RECORD SET:
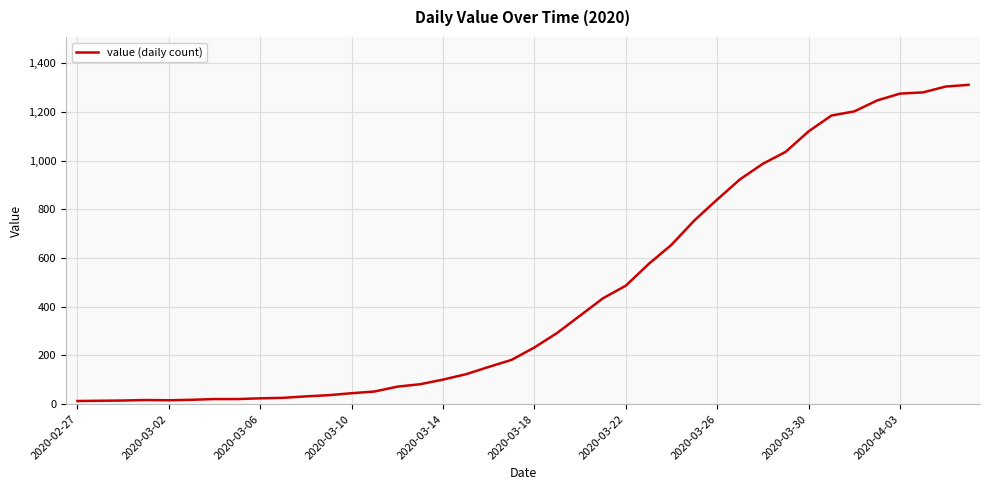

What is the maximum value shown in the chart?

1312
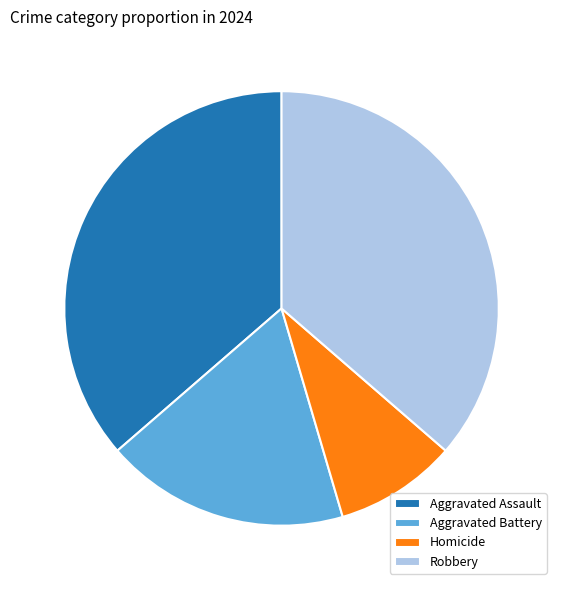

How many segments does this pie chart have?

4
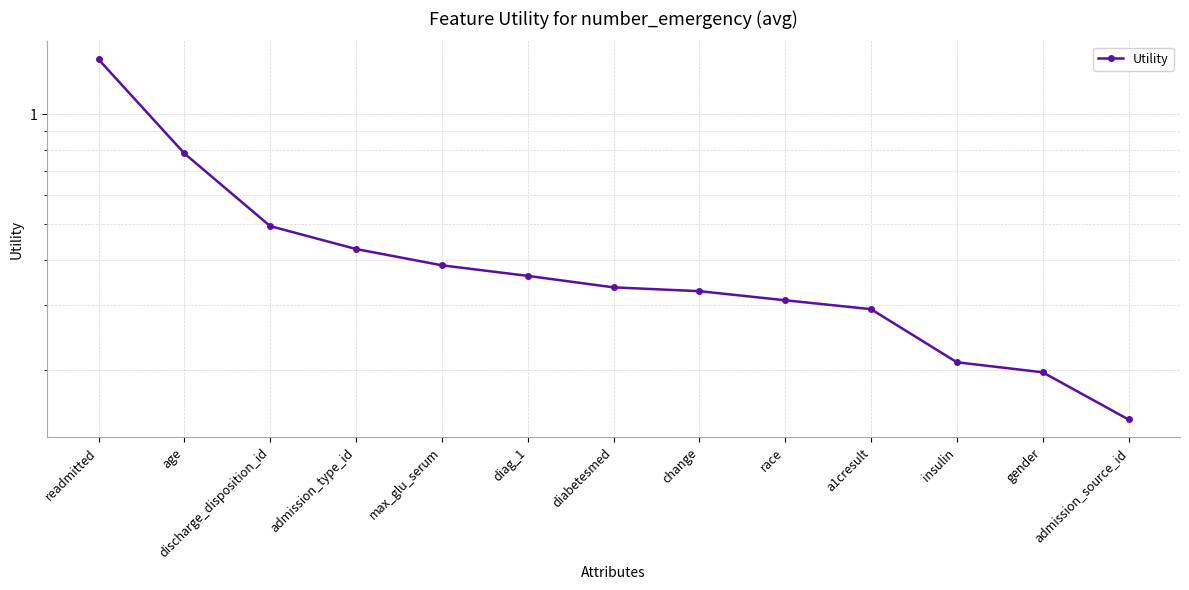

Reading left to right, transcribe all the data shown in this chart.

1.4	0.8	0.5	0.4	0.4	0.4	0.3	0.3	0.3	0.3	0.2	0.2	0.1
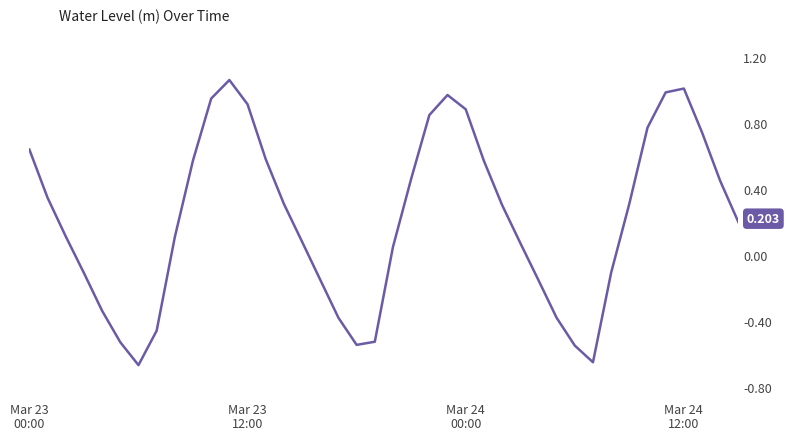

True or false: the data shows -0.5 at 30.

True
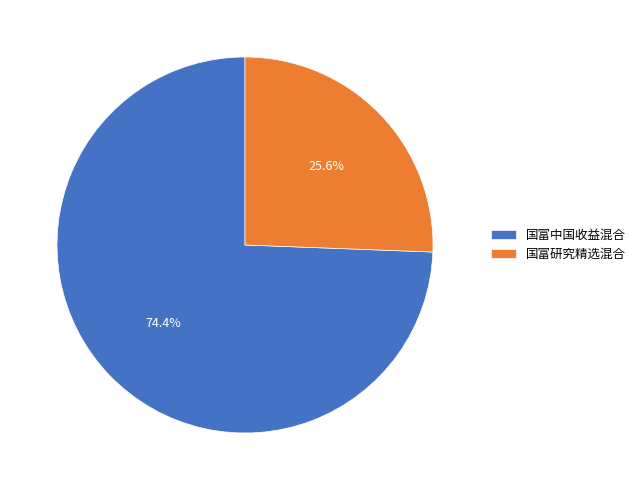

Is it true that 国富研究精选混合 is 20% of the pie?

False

WORK ORDER:
Copy all of the data above word for word, leaving out the pictures.

EXPECTED OUTPUT:
What is the maximum value shown in the chart?

1312

How many segments does this pie chart have?

4

Reading left to right, transcribe all the data shown in this chart.

1.4	0.8	0.5	0.4	0.4	0.4	0.3	0.3	0.3	0.3	0.2	0.2	0.1

True or false: the data shows -0.5 at 30.

True

Is it true that 国富研究精选混合 is 20% of the pie?

False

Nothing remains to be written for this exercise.